In front of him, the door to the market flew open. A balding man in jeans and a heavy sports-type wind-breaker, hurried out. He waived frantically at Jake.

Jake halted.

The man yelled something.

Suddenly, several men ran out behind the older man. Without any warning, they took police stances, firing their weapons at Jake and the man. Jake turned, sprinting as fast as he could toward her.

In morbid fascination, fingers glued to the steering wheel, Sami watched as the balding man fell in slow motion. He sank to his knees. His hands flew upwards.  He tipped forward like a felled tree in the forest. Finally, he sprawled, face down on the pavement.

 

The door to the suburban flew open. Jake jumped in, clutching Nicky tightly to him.

“Get us out of here, Samantha!”

Sami snapped to action at his orders. She threw the car in reverse. Gunning the engine, they flew backward. She laid on the horn hard. Innocent pedestrians in the path behind them scattered out of the way like startled pigeons at a public monument.

The men from the market ran toward them. Car windows around them shattered. Bystanders dove for cover behind cars and light poles.

She maneuvered the car to the road entrance, turned the wheel sharply and backed into traffic. Ignoring the screeching tires and blaring horns of the other motorists around them, she slammed the car into first, and sped down the road.

“They killed him!” she yelled at Jake as she headed back to her house.

“Damn it, don’t you think I know that?”

“They were police. You said you were police.” She glanced at him, then turned onto the freeway. She let her foot lay heavily on the gas, maneuvering past cars and trucks. “Why would they kill him?”

“I don’t know. And I don’t know who, so don’t ask me that, either.” He ran his hand through his hair. “Slow down, Samantha. We don’t want to draw the highway patrol’s attention.”

“What are we going to do?” She eased off the gas, panting from the fear and Adrenaline combination.

“Well, going to your house or your brother’s is out of the question now.”

 

Sami glanced at him. “Why?”

“Because I am sure they have your license plate number now, or at least enough to identify you.” He leaned against the car door, giving her a worried look. “Like it or not, you’re going to be named as my accomplice.”

 

 

CHAPTER FIVE

 

“Your men missed, Petrov.” The man’s voice sounded abrupt and clipped even for him.

“We could not help that your FBI captain gave us away.
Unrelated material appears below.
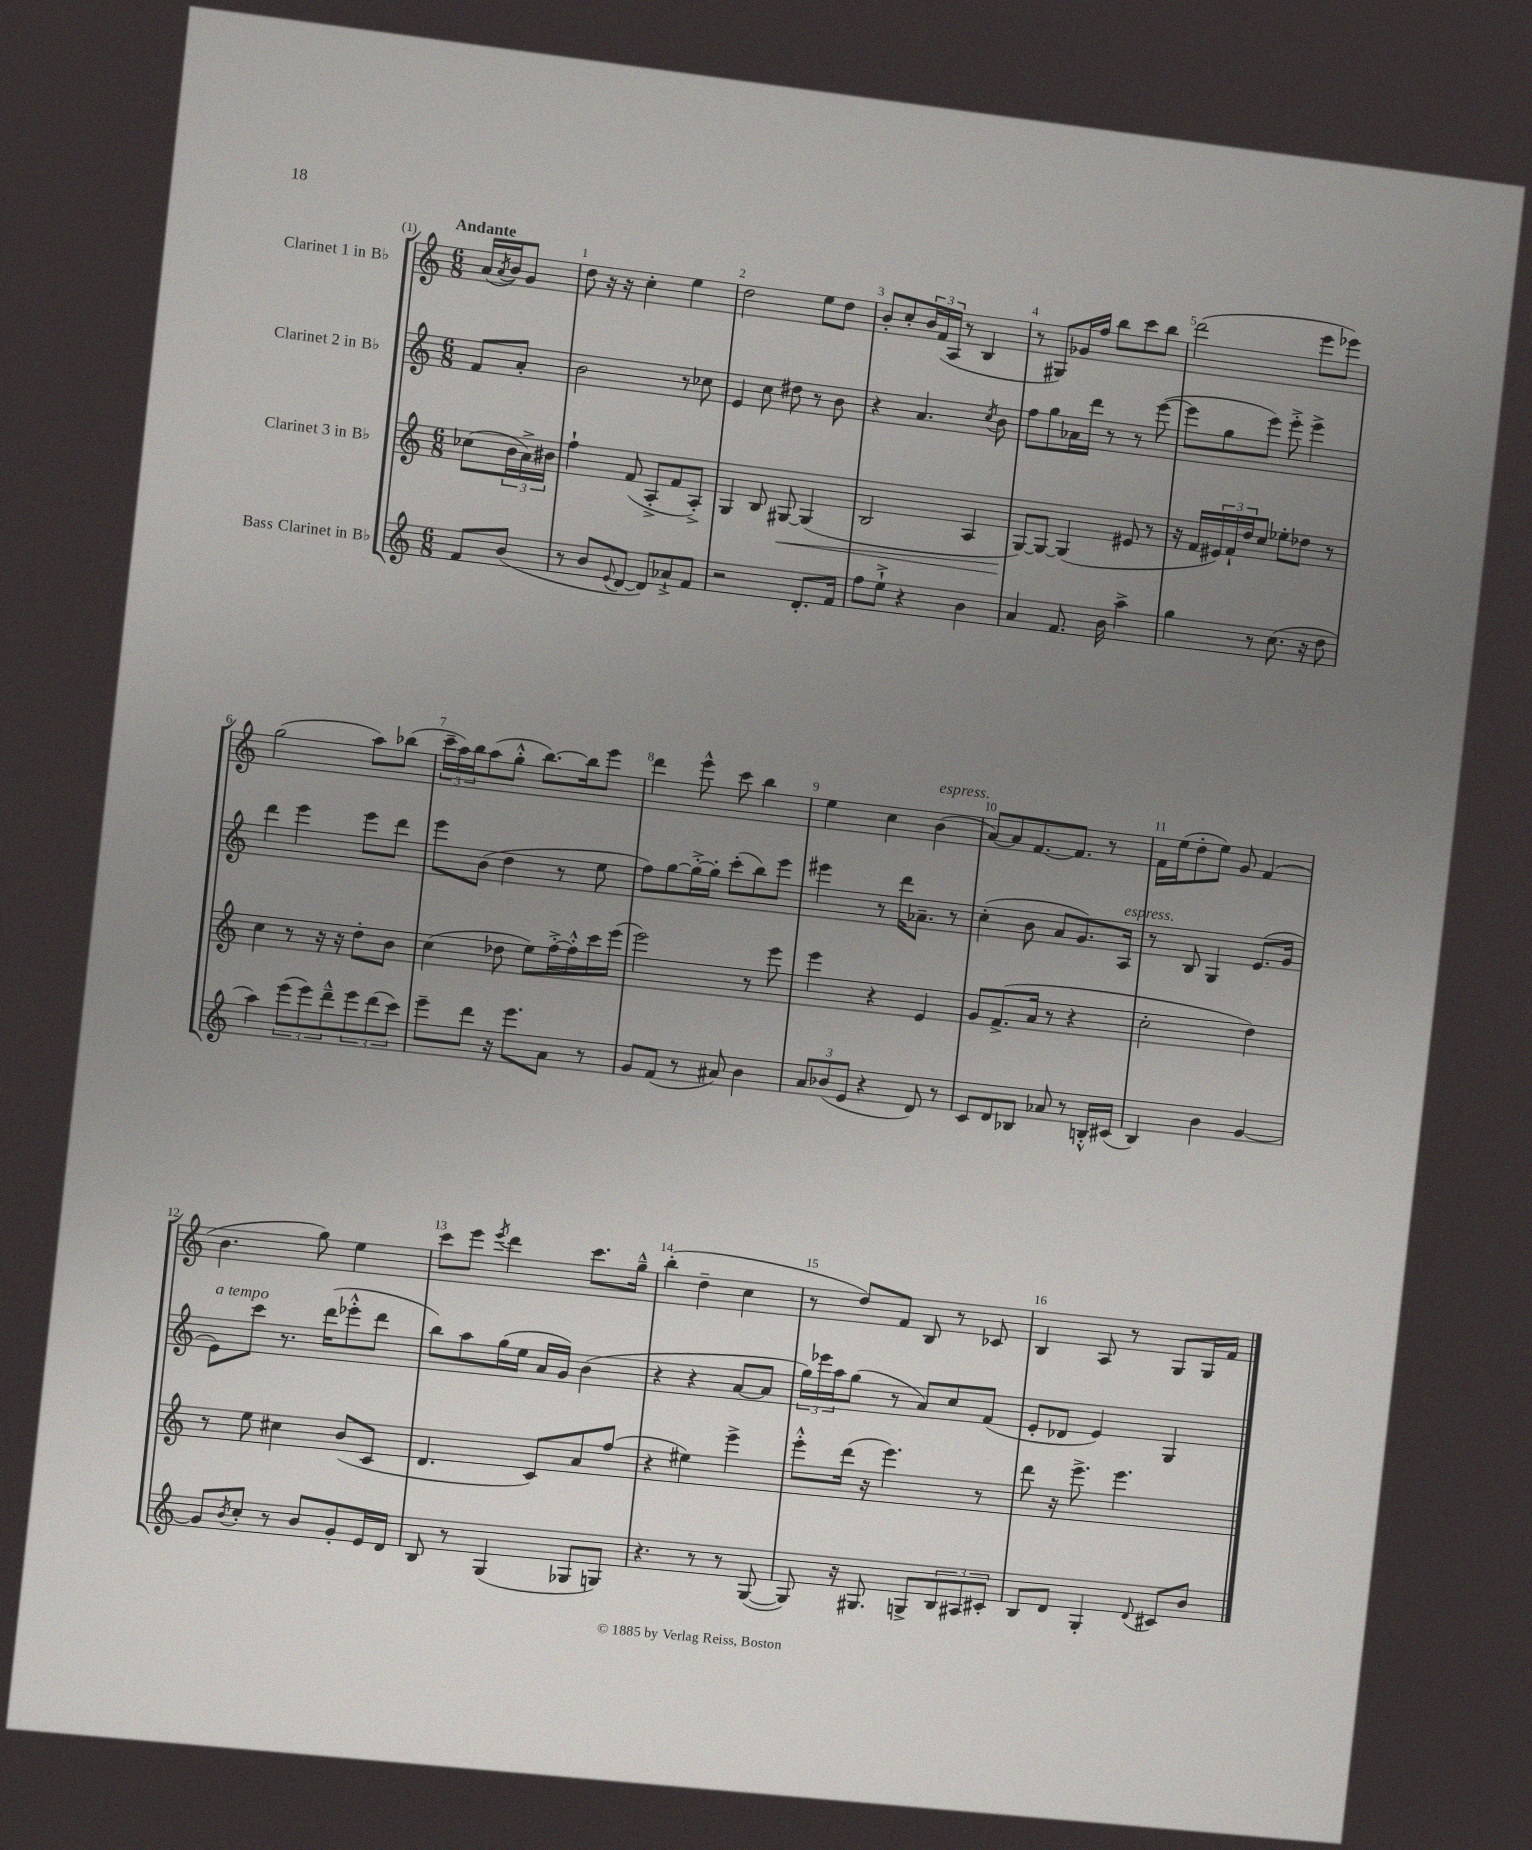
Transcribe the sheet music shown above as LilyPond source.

But he will no longer be around to get in our way, no?”

“Don’t sound so pleased with yourself, Petrov. Thanks to your little gun battle we now have a dead agent on our hands. I don’t know how I can keep a lid on the investigation into a the killing of a federal agent.”

A harsh laugh sounded on the line’s other end. “Ah, but you will block any investigations, my friend. Convince them that Carlisle shot the other agent. You have as much to lose as I do if that little brat tells what he knows.”

The hairs on the back of the man’s neck slowly stood at attention. The Russian’s threat hit close to home. He had quite a bit to lose should his involvement become known.

The day he’d joined forces with Petrov, his brother, and their band of exiled Russian thugs, he’d known the risks were high. He glanced at the Rolex on his arm, a symbol of the wealth he’d amassed over and above his trust fund. Until this fiasco with the kid and Carlisle, the benefits had far outweighed the risks.

Petrov might have the meanness of his Mongol ancestors, but he’d never underestimated the giant Russian’s intelligence or ruthlessness.  Only a fool would turn his back on the Kosak.